Surge así otra dimensión de la contemplación del mundo a la
luz de la Trinidad: si el principio de todas las cosas es nuestro Dios,
entonces en el origen y en el destino de la realidad se encuentra el Amor del
Padre por el Hijo y del Hijo por el Padre. La Escritura nos lo deja entrever en
el aletear del Espíritu de Dios sobre las aguas (cfr. Gn 1,2): el Amor de la
Trinidad abraza el universo. Y, de un modo más explícito, retomando el relato
de la creación a la luz de la encarnación del Verbo, el prólogo del cuarto
Evangelio dice que «todo se hizo por Él» (Jn 1,3): en todo se refleja la Filiación
de Cristo, y a Él se ordena todo (cfr. Ef 1,10).

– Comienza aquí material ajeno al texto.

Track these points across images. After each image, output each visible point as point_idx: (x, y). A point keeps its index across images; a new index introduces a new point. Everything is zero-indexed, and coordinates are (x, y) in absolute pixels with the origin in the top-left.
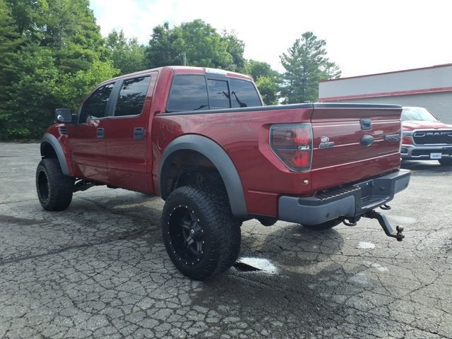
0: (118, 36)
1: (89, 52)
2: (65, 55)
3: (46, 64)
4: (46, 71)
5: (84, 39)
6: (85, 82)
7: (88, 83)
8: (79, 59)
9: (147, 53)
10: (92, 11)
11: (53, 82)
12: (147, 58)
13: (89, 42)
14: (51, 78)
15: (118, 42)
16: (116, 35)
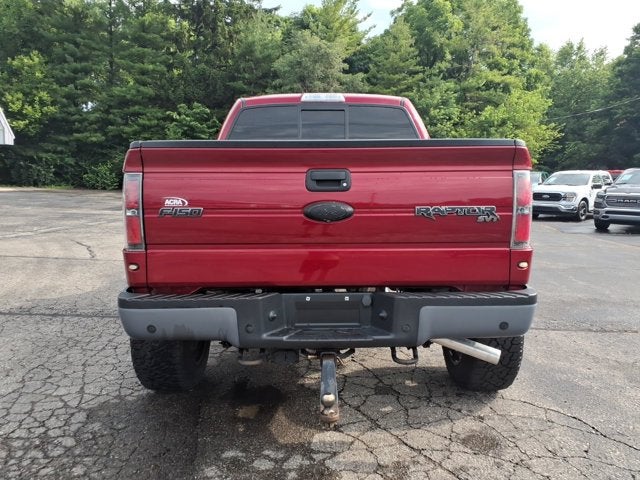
0: (575, 48)
1: (509, 79)
2: (472, 88)
3: (445, 103)
4: (443, 111)
5: (504, 61)
6: (493, 122)
7: (496, 123)
8: (492, 91)
9: (618, 68)
10: (526, 20)
11: (449, 124)
12: (617, 76)
13: (512, 64)
14: (450, 119)
15: (574, 57)
16: (572, 47)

Las estrellas lejanas, el mar
profundo, las montañas más altas o las flores más bellas, todos hablan del don
absoluto que el Padre vierte en la generación del Hijo: todo es icono de esta
relación eterna de amor. Toda la creación habla de Cristo, como dice la
liturgia, parafraseando a san Pablo: «Ahora se cumple el designio del Padre:
hacer de Cristo el corazón del mundo»[13].
De aquí nace la posibilidad de contemplar el mundo y la
historia, en sus dimensiones más cotidianas y prosaicas, como lugar de
encuentro con Dios, como tarea filial confiada al hombre por el Padre, en
Cristo. A la luz de la Trinidad el cristiano se puede reconocer como “socio” de
Dios, como heredero en Cristo de todas las cosas, colaborando con Él para
llevar todo al Padre, con una profunda gratitud por su don: siendo todo él
agradecimiento. Este es el corazón de toda Misa, el acto eucarístico más
auténtico, a través del cual la creación vuelve a la relación con su origen, a
la Trinidad.
III - MARÍA Y LA TRINIDAD
San Josemaría confiaba en una ocasión: «Trato de llegar a la
Trinidad del Cielo por esa otra trinidad de la tierra: Jesús, María y José.

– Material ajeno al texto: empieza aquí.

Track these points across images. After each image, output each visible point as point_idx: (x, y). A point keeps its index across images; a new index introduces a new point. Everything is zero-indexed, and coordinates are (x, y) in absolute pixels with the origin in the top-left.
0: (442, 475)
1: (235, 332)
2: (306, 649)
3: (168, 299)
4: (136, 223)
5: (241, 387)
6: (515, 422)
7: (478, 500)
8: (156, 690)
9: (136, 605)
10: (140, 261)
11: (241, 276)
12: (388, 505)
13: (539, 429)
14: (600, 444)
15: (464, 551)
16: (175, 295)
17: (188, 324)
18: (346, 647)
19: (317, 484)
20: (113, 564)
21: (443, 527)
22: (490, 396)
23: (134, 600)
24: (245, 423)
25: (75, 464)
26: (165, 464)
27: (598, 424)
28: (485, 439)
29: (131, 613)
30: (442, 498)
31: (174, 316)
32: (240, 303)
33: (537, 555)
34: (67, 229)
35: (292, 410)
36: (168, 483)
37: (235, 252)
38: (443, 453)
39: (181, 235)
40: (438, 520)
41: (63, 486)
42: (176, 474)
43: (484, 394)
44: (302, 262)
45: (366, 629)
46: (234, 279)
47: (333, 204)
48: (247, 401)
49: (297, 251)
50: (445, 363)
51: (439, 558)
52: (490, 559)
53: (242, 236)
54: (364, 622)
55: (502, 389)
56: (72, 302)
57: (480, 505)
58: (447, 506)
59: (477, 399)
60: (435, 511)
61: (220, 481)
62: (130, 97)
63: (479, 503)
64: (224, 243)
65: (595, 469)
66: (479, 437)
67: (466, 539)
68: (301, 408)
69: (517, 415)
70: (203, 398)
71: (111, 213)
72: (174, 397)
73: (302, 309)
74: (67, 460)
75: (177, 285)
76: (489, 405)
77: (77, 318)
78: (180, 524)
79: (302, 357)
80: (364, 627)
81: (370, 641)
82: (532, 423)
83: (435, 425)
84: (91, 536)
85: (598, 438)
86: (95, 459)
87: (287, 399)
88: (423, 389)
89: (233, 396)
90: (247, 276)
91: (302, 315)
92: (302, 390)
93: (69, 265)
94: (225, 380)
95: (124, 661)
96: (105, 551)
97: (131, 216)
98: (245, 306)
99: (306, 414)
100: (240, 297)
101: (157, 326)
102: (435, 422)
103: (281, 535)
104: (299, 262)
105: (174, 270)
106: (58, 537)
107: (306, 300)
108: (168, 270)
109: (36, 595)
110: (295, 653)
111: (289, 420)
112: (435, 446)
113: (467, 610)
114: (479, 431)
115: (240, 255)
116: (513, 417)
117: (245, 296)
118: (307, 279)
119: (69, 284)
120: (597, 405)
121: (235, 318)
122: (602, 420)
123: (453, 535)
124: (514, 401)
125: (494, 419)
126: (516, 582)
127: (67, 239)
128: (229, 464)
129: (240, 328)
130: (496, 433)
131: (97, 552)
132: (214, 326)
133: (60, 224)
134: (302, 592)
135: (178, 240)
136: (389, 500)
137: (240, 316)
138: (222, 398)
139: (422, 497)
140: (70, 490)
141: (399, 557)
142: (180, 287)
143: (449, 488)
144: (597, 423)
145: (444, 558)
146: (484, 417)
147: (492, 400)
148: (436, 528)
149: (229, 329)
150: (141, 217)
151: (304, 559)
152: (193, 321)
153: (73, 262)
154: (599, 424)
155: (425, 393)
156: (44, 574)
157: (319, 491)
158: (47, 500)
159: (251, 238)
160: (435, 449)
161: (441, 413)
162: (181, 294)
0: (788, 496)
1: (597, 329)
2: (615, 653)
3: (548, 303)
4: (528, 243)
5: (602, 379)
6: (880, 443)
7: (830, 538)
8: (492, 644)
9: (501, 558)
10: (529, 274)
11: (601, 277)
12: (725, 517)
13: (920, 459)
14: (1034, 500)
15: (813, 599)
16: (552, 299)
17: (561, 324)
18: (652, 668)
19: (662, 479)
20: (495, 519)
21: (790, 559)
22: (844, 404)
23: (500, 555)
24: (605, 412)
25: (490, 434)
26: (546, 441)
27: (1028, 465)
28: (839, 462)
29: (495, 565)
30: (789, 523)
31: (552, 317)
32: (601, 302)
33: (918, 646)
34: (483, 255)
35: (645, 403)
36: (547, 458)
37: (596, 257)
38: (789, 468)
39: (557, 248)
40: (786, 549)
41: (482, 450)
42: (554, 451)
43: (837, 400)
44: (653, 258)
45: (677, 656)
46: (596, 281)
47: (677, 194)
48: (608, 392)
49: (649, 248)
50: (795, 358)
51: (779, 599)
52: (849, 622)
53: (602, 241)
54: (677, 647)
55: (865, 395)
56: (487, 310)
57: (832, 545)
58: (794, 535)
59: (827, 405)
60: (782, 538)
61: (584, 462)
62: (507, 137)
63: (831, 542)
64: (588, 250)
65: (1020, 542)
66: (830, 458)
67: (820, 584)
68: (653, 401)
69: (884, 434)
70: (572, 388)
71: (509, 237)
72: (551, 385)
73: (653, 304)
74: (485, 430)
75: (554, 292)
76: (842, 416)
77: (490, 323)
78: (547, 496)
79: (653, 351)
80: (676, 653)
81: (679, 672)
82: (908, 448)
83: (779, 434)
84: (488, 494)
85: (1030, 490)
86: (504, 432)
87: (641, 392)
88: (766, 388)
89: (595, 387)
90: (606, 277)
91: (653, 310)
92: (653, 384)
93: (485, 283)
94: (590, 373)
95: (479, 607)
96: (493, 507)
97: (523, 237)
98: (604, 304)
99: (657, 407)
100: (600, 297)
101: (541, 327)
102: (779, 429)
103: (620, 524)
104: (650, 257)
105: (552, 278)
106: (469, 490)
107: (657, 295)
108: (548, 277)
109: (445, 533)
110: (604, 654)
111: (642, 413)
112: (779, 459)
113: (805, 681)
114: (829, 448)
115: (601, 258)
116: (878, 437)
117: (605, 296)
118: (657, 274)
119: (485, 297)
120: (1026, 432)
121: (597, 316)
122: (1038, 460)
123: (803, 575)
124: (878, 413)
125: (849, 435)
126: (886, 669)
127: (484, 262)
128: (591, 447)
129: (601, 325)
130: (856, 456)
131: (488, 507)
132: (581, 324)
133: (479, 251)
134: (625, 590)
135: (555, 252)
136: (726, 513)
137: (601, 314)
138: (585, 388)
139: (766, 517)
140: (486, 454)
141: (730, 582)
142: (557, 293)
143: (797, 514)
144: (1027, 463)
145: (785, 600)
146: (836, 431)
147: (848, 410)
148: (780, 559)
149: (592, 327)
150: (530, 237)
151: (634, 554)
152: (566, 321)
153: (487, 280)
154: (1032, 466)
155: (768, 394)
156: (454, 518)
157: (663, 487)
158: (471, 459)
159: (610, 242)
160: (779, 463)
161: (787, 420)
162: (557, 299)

Están como más asequibles»[14]. El amor de los tres de la Sagrada Familia, sus
relaciones de don recíproco, le guiaba en la contemplación de la Trinidad
beatísima, remontando el río en búsqueda de la fuente, desde los amores hasta
el Amor de los amores.
Santa María es quien mejor ha realizado este retorno a Dios,
esta restitución en Cristo del mundo a la Trinidad. La existencia de María es
trinitaria; está completamente transfigurada de amor: María recibe su ser, y lo
entrega de nuevo al Padre en Cristo gracias al Espíritu Santo, que es el Amor
mismo y que la ha cubierto con su sombra (Cfr. Lc 1,35). María es criatura,
María es una mujer de Palestina, pero todo en Ella está impregnado del Amor que
constituye la relación eterna entre el Padre y el Hijo. Así Ella es Señora de
la creación y de la historia: todo se ha confiado a su Corazón inmaculado,
porque nadie conoce mejor que ella el mundo, nadie lo transforma mejor que
ella, a través de su diálogo íntimo y familiar con cada persona de la Trinidad.
Con Ella podemos vivir «en el seno de la Trinidad (…) adentrarnos en el Padre y
descubrir nuevas dimensiones que iluminan las situaciones concretas y las
cambian»[15], que llevan a «hacer de Cristo el corazón del mundo».